> [SUPPLIED TEXT]
----
Pershing Clearing Arrangement – We have established an arrangement to obtain financing from Pershing related to the majority of our trading activities. Under our fully disclosed clearing agreement, all of our securities inventories with the exception of convertible securities, and all of our customer activities are held by or cleared through Pershing. Financing under this arrangement is secured primarily by securities, and collateral limitations could reduce the amount of funding available under this arrangement. Our clearing arrangement activities are recorded net from trading activity and reported within receivables from or payables to brokers, dealers and clearing organizations. The funding is at the discretion of Pershing (i.e., uncommitted) and could be denied without a notice period. Our fully disclosed clearing agreement includes a covenant requiring Piper Sandler & Co., our U.S. broker dealer subsidiary, to maintain excess net capital of $120 million. At June 30, 2023, we had $21.4 million of financing outstanding under this arrangement.
----
> [SUPPLIED DATA]

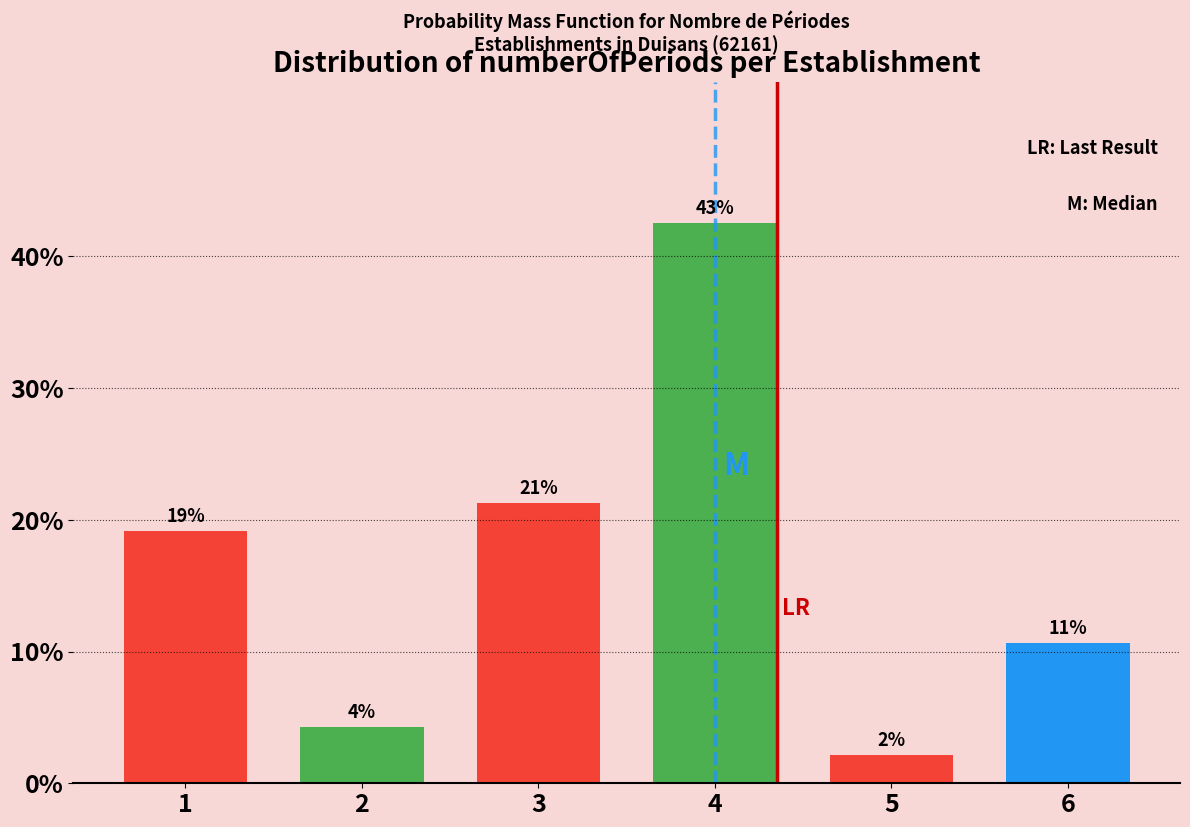

Does the chart contain any negative values?

No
----
> [EXERCISE GOAL] After the data, copy the passage on the Pershing clearing arrangement in full, word for word.

> [THE ANSWER]
Pershing Clearing Arrangement – We have established an arrangement to obtain financing from Pershing related to the majority of our trading activities. Under our fully disclosed clearing agreement, all of our securities inventories with the exception of convertible securities, and all of our customer activities are held by or cleared through Pershing. Financing under this arrangement is secured primarily by securities, and collateral limitations could reduce the amount of funding available under this arrangement. Our clearing arrangement activities are recorded net from trading activity and reported within receivables from or payables to brokers, dealers and clearing organizations. The funding is at the discretion of Pershing (i.e., uncommitted) and could be denied without a notice period. Our fully disclosed clearing agreement includes a covenant requiring Piper Sandler & Co., our U.S. broker dealer subsidiary, to maintain excess net capital of $120 million. At June 30, 2023, we had $21.4 million of financing outstanding under this arrangement.